**Problem to solve**. Exactly the lines from the line containing "hfov_deg: 10.2" through the final line of the entries below must be returned, and only those, without pictures.

**Record extracts**.
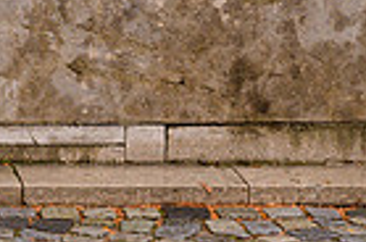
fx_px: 1988
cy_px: -166
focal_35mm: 196
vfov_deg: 6.8
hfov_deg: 10.2
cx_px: -192
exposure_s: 1/400
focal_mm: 46
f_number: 4.5
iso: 400
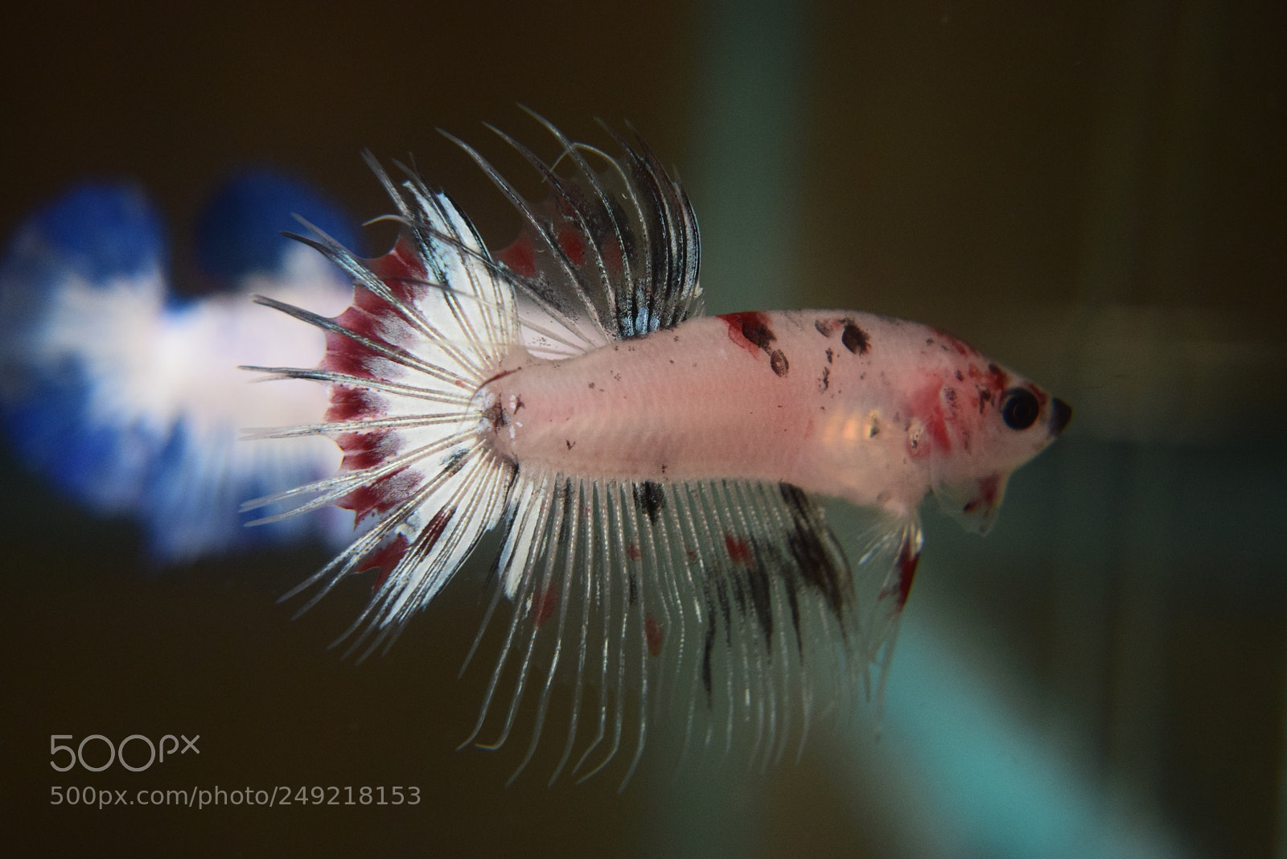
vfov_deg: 30.9
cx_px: 644
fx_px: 1556
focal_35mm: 44
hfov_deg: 44.9
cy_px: 430
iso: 1600
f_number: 4.2
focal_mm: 29
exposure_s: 1/60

**Response**.
hfov_deg: 10.2
cx_px: -192
exposure_s: 1/400
focal_mm: 46
f_number: 4.5
iso: 400
vfov_deg: 30.9
cx_px: 644
fx_px: 1556
focal_35mm: 44
hfov_deg: 44.9
cy_px: 430
iso: 1600
f_number: 4.2
focal_mm: 29
exposure_s: 1/60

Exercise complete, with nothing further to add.